Funding the future

PUBLISHED : Monday, 18 October, 1999, 12:00am
UPDATED : Monday, 18 October, 1999, 12:00am

In a period of austerity, no sector of the community can expect to be exempt from cutbacks, but a plan to trim $5 billion off university funding over the next four years is hardly the best way to start Hong Kong on its journey to become a regional information technology centre.

The alternative, to impose a four-year budget freeze and to allow departments to plough back a portion of their savings into teaching or research is an ideal solution. Except in a recession, a Government with an avowed commitment to improved educational opportunity and lifetime learning should be pouring more investment into the universities. The aim must be to eventually rely on our own pool of talent to drive the economy forward, rather than having to recruit the top brains from outside.

Proposals by the University Grants Committee to link the cost of university courses to the earning potential of students have been criticised by educationalists, but there is no reason to regard it as an offensive idea.

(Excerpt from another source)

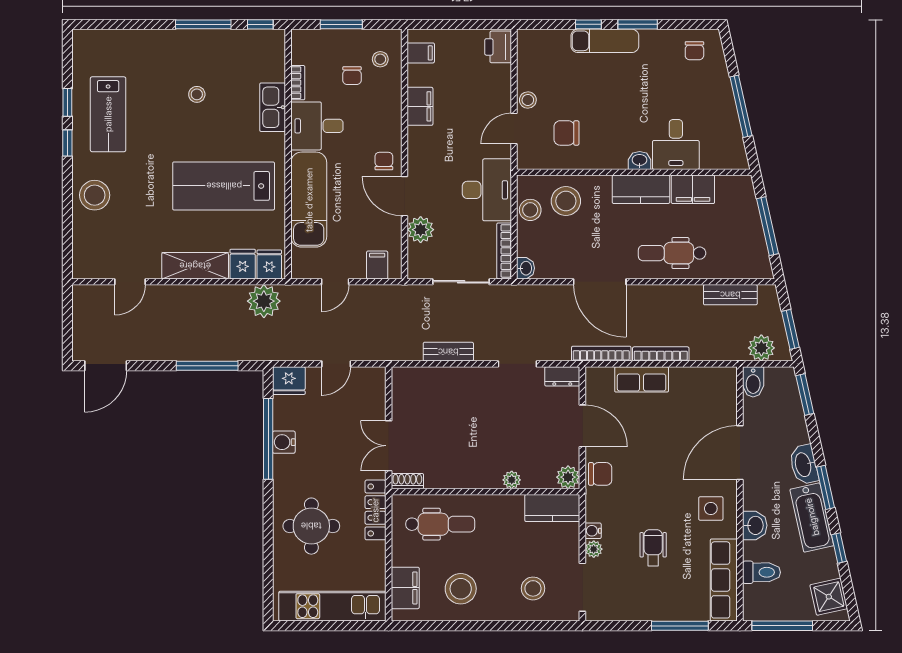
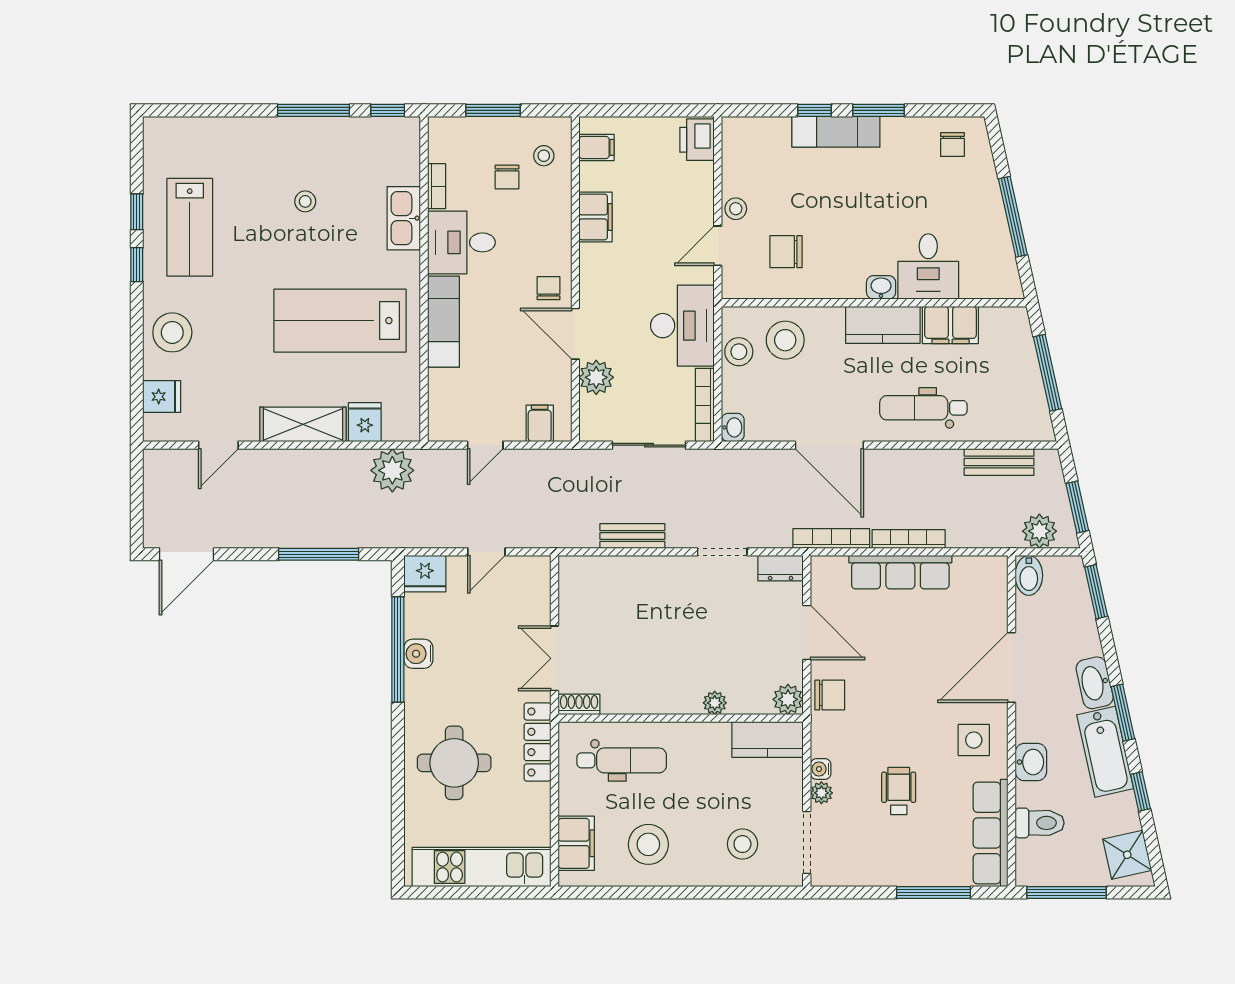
exam couch: (309, 200) -> (443, 322), width x0.73, depth x0.69
fridge: (269, 264) -> (162, 397), moved, turned 90
row of seats: (642, 379) -> (900, 572), width x1.48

Most Western countries operate a loan system for university courses, allowing students to delay repayment until they have reached a specified level of earnings. That would fit in with proposals to charge fees according to the subject, because it should satisfy critics who say grading course fees would make students choose courses for the wrong reasons.

With time to repay, no undergraduate should feel pressured into studying a subject purely for its earning potential. In a perfect world, learning should be valued for its own sake, and so long as the grant subsidy remains, academia will not become commercialised.

But money and status have always featured in most undergraduates' career paths. Or why was there a surfeit of lawyers in the days of the property boom?